Chartres : Première manif de la rentrée sociale

Au moment même où le Premier ministre Michel Barnier pro­non­çait son dis­cours de poli­tique géné­rale à l’Assemblée Nationale, la mani­fes­ta­tion dépar­te­men­tale, appe­lée par la CGT, la FSU et Solidaires dans le cadre de la jour­née natio­nale inter­pro­fes­sion­nelle du 1er octobre a réuni, à Chartres, près de 300 per­sonnes. Ce n’est évi­dem­ment pas suf­fi­sant pour contrer les menaces qui se pro­filent avec ce gou­ver­ne­ment mar­qué très à droite.

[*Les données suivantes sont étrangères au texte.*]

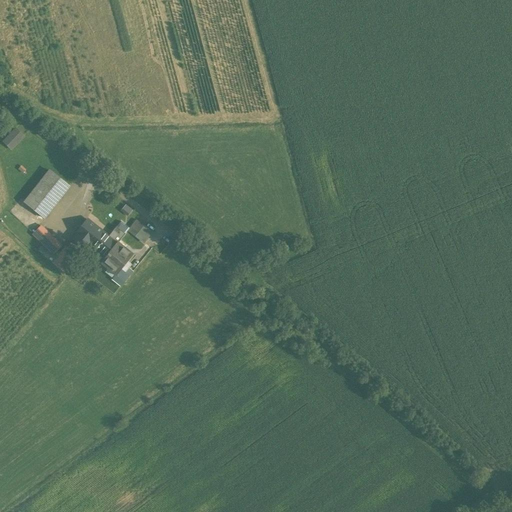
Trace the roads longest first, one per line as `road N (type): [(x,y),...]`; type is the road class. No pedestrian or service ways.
road 1 (track): [(511,498),(96,166)]
road 2 (unclassified): [(0,87),(96,166)]
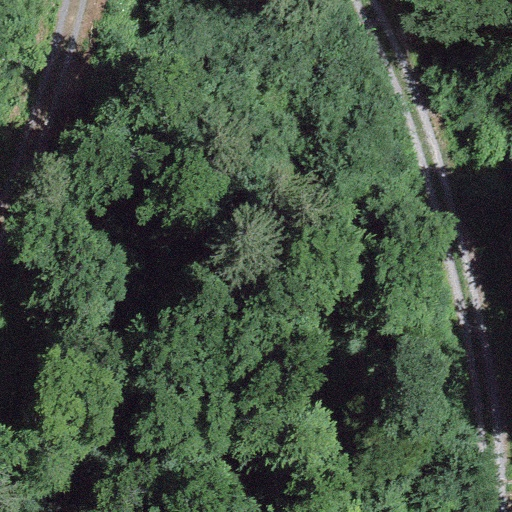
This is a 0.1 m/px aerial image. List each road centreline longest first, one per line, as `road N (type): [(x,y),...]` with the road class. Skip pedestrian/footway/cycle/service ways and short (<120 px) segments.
road 1 (track): [(362,0),(427,151),(500,453),(497,511)]
road 2 (track): [(0,223),(25,173),(73,0)]
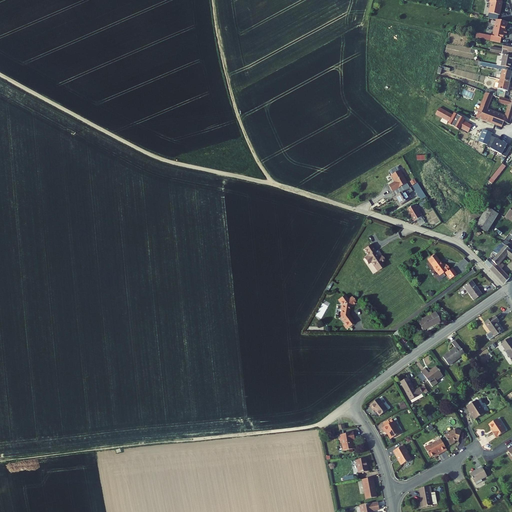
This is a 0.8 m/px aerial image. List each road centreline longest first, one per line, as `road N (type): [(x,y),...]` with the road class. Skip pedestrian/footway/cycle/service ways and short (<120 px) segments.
road 1 (unclassified): [(0,75),(159,158),(355,209)]
road 2 (track): [(0,461),(323,422)]
road 3 (track): [(273,184),(234,106),(212,0)]
road 4 (residential): [(504,290),(349,403)]
road 5 (residential): [(355,209),(459,244),(504,290)]
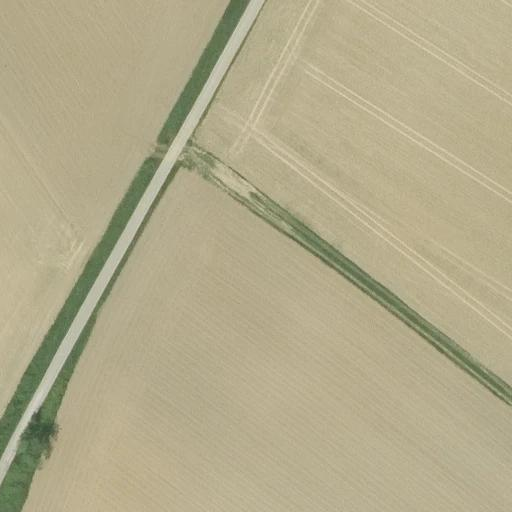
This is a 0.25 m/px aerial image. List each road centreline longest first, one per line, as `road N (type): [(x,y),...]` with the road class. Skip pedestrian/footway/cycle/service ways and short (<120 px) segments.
road 1 (track): [(0,471),(257,0)]
road 2 (track): [(511,391),(182,134)]
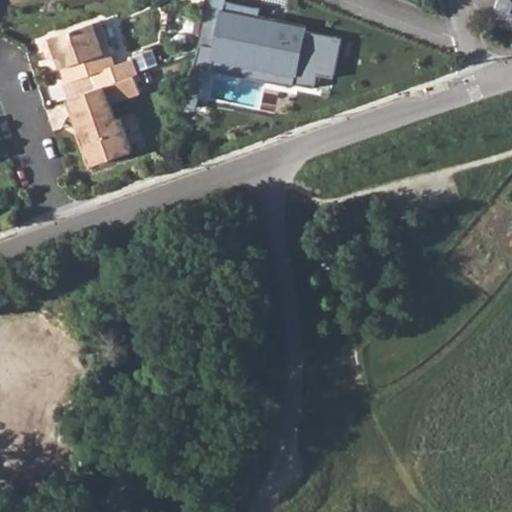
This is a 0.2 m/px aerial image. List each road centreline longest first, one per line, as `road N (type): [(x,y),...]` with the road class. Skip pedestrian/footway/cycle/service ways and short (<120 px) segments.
road 1 (residential): [(255,511),(284,462),(295,361),(264,161)]
road 2 (residential): [(0,259),(264,161)]
road 3 (residential): [(264,161),(478,83)]
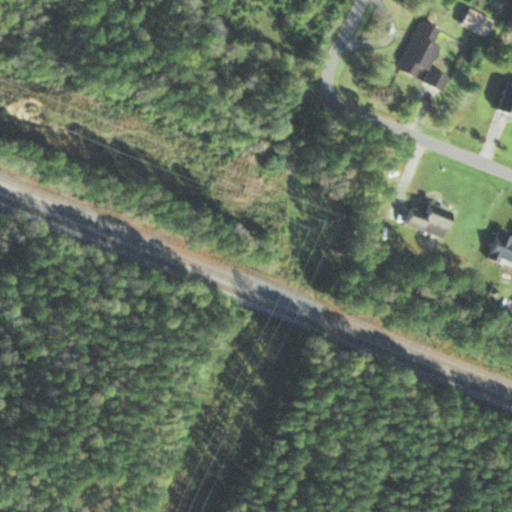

Mais c’était le but de cette jour­née, affir­mer par cette ren­trée sociale dans la rue que les sala­riés ne se lais­se­ront pas faire.

 

Ensemble, construi­sons la lutte d’aujourd’hui et de demain

 

Les trois syn­di­cats ont lu deux fois, avant le départ (devant la Préfecture) et à l’arrivée (place Châtelet), leur ana­lyse de la situa­tion et leurs reven­di­ca­tions : ‘’L’actualité récente montre bien com­ment la déses­pé­rance sociale créée par ces der­nières années de poli­tiques d’austérité nour­rit le dis­cours et la mon­tée de l’extrême droite […] Nous exi­geons l’abrogation de la réforme des retraites (cla­meurs), l’augmentation des salaires du pri­vé, du point d’indice de la Fonction publique, des pen­sions de retraites et des mini­ma sociaux (ouiiii), l’égalité sala­riale femmes-hommes (ouais), per­mettre l’accès de tous à des ser­vices publics de qua­li­té.’’ Et de conclure à trois voix : ‘’Les richesses sont pro­duites par les tra­vailleuses et les tra­vailleurs […] orga­ni­sons-nous par­tout […] ensemble, construi­sons la lutte d’aujourd’hui et de demain !’’ (applau­dis­se­ments)

 

Ce 1er octobre est une étape

 

Entre ces deux lieux, le cor­tège a arpen­té bruyam­ment  le centre-ville, en alter­nant slo­gans repris de vives voix (Les jeunes dans la galère, les vieux dans la misère ! De cette socié­té là, on n’en veut pas ! ou l’irrévérencieux Macron si tu savais ton gouve, ton gouve, où on s’le met…) et chan­sons  dif­fu­sées par la sono (L’inusable Antisocial du groupe Trust, ou le récent Une vie de rêves et de com­bats de HK).

Souhaitons qu’ainsi que le pro­cla­mait la décla­ra­tion syn­di­cale ‘’ce 1er octobre [soit] une étape’’ vers de plus puis­santes mobilisations.